┌─ Source text

YouTube: Meg Noodin Reading at Red Dragon Reading Series on 3/13/2014
Event Date: March 13, 2014    Video Uploaded: March 14, 2014
Link: https://www.youtube.com/watch?v=QxswTOCarv8 (https://www.youtube.com/watch?v=QxswTOCarv8)


Quote
Transcription begins at 0:25.

Margaret Noodin: “The other thing that we would also traditionally do is acknowledge where we are. Which for me is particularly fun because – um - where I am now is where the Anishinabek migrated to. So, our people were once farther east. So maybe we were here a long, long, long time ago. I would introduce myself saying <speaks Anishinaabemowin> which she alluded to a little bit. So, my Anishinabek name I’ve always had in communities when I’m working and teaching, I get called <speaks Anishinaabemowin> which is north wind. So really, I don't mind the weather at all. So <speaks Anishinaabemowin> the clan that I associate with is the Marten clan and you'll have to look up what a little pine marten is. They are typically thought of as really, really busy and warrior type people and so I think it's probably no surprise that I have teachers for parents and went into language activism and teaching myself.”

Quote
Transcription begins at 6:22.

Margaret Noodin: “So, I grew up in Minnesota where we have multiple Ojibwe reservations. In the U.S. we have reservations. In Canada there are First Nations. And we learn to say well there's the Chippewa, The Lake Superior Band Chippewa versus maybe the Fond du Lac Chippewa. Or we would say all these separate. And honestly, I kid you not it's – like - probably a measure of how old I am, we learned to call the Chippewa - the Chippewa, the Ottawa -the Ottawa, the Potawatomi. It wasn't until the late 70s that we remembered the term Anishinaabe. And now in class when I teach about Indian history - I teach in the American Indian Studies program - and we found a number of documents where the people back then are using the term Anishinaabe. There was a lot of forgetting that took place and now what we're trying to do is remember - and remember those connections.

Quote
Transcription begins at 8:26.

Margaret Noodin: “There's only five people that I know that also teach this language anywhere. And luckily, we all got our PhDs and we're doing our best to set a good example but only three of us taught our kids the language. Just through circumstance and the ability to have time to do that.”

└─

* What to do
Answer briefly from the Margaret Noodin transcript above.
1. What does the Anishinaabemowin name Margaret Noodin gets called in communities mean?
2. In which state did Margaret Noodin grow up?
3. Of the people Margaret Noodin knows who teach the language, how many taught their kids the language?

┌─ Data lines

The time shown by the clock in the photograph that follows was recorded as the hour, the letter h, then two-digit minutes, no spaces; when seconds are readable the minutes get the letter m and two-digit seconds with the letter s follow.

└─

* Complete output
1. North wind.
2. Minnesota.
3. Three.